Assigned task => Scan the records below. Copy every line in which the word "wird" appears.

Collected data
---*---

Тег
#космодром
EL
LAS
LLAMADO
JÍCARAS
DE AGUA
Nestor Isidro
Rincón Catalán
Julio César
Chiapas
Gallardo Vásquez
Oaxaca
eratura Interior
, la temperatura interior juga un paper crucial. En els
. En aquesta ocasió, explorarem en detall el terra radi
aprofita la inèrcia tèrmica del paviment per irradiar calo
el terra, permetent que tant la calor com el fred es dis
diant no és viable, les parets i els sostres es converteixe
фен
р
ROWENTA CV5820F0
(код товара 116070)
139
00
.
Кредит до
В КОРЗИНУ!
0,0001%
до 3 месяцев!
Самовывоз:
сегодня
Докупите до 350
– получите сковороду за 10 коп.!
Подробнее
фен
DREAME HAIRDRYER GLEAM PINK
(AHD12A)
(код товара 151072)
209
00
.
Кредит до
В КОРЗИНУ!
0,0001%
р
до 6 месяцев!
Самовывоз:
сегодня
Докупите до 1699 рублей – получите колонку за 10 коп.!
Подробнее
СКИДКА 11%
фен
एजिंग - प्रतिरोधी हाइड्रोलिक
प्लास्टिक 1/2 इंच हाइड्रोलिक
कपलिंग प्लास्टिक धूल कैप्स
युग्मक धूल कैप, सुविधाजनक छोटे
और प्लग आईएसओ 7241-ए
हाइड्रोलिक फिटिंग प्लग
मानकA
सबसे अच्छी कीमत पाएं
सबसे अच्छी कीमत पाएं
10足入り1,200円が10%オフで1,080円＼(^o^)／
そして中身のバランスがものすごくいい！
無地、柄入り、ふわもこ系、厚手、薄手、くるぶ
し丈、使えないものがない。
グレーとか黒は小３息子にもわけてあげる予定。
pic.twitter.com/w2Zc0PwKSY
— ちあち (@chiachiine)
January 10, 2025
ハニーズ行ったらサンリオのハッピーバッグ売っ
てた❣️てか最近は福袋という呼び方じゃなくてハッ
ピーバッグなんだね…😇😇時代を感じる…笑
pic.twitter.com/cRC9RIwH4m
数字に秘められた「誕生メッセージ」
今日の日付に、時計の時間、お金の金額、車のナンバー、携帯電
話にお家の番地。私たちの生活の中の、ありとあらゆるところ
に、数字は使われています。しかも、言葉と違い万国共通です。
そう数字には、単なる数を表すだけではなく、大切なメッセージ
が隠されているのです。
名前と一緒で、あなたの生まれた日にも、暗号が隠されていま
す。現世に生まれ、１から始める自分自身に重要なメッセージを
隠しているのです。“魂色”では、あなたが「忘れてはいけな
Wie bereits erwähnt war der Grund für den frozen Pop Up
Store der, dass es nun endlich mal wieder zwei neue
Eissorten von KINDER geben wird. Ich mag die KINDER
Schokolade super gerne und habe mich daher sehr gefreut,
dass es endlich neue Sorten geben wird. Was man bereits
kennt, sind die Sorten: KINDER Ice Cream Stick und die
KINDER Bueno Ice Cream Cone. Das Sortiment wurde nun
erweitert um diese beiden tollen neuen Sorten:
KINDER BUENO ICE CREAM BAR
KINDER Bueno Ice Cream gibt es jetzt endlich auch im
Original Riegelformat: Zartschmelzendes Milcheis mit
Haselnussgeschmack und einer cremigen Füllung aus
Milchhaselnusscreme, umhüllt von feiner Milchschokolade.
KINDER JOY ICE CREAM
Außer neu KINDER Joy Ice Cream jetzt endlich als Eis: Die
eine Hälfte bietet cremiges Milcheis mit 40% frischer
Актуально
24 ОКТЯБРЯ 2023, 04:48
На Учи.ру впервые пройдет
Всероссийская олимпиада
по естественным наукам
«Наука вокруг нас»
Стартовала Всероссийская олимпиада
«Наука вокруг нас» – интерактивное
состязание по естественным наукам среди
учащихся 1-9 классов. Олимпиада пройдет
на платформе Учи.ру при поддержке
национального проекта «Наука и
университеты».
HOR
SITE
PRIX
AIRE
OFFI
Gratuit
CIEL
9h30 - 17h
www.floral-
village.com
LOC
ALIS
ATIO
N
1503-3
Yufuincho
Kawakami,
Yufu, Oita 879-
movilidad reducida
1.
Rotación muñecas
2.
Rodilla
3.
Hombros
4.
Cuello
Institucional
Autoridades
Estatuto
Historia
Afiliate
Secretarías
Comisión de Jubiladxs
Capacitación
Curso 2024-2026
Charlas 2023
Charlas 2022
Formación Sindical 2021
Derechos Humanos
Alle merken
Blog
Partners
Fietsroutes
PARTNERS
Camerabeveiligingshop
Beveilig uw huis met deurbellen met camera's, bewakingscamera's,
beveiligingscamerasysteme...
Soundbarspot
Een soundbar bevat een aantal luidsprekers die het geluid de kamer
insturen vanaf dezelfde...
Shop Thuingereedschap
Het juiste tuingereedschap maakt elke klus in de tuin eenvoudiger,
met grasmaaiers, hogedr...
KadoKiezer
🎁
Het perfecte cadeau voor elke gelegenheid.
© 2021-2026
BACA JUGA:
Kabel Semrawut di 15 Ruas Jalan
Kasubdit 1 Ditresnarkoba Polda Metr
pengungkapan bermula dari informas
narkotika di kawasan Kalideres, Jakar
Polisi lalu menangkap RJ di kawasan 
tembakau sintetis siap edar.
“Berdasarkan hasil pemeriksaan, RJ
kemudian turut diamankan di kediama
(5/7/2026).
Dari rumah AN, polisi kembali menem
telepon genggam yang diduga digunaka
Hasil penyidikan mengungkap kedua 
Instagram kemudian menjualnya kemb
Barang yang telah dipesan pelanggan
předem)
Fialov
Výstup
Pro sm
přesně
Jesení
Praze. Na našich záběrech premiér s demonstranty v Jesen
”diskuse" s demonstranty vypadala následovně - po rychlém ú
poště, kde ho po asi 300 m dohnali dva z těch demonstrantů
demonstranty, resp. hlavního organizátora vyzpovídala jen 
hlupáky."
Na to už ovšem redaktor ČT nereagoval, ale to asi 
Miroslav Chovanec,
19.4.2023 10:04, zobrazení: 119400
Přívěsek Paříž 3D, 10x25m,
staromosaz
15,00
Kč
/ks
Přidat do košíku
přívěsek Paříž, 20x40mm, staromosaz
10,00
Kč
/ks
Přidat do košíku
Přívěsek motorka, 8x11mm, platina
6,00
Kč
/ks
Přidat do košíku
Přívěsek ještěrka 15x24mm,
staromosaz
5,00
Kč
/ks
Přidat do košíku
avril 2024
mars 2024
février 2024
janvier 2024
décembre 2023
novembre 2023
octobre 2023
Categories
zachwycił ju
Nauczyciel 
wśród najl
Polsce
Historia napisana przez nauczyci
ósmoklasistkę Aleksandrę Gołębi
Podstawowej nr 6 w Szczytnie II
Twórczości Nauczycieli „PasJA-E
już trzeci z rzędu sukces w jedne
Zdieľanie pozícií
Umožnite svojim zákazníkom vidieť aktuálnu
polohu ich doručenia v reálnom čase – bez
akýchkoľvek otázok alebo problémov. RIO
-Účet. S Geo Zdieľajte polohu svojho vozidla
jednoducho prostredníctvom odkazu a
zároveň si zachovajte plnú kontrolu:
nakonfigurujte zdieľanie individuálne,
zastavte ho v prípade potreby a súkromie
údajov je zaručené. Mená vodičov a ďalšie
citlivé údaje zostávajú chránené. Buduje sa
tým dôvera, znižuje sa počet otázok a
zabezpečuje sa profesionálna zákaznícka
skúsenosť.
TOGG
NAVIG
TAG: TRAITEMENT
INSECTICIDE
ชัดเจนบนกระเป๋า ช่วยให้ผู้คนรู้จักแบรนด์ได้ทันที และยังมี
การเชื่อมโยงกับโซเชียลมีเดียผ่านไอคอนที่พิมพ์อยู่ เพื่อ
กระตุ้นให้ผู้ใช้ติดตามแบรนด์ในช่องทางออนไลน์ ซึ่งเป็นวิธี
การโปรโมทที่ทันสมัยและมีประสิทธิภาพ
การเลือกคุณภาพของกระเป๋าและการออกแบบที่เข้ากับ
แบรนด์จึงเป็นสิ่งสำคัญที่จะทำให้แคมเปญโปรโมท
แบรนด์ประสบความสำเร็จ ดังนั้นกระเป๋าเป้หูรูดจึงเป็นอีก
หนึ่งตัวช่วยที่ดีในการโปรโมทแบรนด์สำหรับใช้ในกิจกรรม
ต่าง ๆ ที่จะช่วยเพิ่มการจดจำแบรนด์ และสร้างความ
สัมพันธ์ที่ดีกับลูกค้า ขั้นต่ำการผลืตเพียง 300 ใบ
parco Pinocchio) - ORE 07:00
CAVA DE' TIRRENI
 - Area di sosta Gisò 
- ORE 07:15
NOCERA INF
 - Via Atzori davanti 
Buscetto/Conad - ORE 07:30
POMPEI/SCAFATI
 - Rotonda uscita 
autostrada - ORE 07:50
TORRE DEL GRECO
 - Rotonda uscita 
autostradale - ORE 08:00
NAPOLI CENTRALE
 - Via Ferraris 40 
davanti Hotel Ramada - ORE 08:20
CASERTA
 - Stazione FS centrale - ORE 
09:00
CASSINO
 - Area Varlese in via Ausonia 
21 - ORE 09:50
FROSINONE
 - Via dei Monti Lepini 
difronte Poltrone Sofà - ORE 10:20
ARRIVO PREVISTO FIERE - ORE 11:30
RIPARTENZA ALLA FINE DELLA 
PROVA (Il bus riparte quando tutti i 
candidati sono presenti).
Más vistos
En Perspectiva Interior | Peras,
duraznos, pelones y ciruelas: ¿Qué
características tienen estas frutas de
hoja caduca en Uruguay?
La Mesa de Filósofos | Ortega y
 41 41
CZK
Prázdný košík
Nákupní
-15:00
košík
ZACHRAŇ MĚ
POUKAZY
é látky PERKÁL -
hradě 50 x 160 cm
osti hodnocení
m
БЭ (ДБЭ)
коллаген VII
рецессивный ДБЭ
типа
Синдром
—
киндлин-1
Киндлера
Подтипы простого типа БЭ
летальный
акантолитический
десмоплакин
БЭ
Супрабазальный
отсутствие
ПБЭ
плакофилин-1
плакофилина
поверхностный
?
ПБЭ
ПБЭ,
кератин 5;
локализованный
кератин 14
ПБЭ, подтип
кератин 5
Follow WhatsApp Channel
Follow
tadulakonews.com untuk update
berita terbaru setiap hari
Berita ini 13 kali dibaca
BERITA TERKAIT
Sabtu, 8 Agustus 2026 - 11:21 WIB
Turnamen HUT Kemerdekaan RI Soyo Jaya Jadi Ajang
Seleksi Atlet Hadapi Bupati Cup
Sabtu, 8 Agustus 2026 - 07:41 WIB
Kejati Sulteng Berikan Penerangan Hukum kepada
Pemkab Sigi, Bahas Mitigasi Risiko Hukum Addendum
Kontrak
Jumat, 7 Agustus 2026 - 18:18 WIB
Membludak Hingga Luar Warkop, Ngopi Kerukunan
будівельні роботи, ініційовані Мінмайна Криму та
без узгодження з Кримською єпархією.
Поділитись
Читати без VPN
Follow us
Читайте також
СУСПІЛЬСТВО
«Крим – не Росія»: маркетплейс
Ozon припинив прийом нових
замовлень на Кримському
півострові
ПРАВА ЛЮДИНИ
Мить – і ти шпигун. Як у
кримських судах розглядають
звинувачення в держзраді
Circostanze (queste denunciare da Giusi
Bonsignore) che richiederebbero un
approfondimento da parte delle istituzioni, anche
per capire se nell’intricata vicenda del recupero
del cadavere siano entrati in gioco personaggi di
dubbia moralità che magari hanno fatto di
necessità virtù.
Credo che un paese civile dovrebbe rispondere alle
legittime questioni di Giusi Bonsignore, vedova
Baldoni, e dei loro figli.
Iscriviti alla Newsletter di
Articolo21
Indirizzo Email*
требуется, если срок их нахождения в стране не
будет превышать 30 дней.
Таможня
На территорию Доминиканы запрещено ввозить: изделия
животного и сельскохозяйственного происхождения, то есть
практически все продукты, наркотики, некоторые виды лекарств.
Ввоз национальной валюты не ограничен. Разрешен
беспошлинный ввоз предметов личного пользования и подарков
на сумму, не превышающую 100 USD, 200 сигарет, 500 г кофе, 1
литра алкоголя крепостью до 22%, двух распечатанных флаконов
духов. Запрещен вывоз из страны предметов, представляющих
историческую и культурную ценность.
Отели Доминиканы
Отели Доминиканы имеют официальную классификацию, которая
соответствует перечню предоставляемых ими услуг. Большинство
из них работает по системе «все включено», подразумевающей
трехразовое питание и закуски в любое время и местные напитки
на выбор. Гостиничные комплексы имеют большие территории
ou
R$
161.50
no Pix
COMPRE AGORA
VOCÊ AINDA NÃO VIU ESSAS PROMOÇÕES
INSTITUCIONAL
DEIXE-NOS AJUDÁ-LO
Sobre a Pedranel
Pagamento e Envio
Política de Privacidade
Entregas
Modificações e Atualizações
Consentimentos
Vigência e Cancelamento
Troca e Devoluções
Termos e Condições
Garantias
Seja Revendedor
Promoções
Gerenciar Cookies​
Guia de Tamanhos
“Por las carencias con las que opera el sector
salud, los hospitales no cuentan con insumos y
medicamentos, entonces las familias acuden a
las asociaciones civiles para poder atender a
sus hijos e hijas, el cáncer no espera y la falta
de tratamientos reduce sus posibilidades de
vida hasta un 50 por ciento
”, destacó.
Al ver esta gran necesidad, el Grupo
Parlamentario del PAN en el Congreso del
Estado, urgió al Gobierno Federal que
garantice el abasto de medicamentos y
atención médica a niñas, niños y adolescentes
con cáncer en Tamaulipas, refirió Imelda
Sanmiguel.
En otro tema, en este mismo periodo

---*---

Your response =>
Eissorten von KINDER geben wird. Ich mag die KINDER
dass es endlich neue Sorten geben wird. Was man bereits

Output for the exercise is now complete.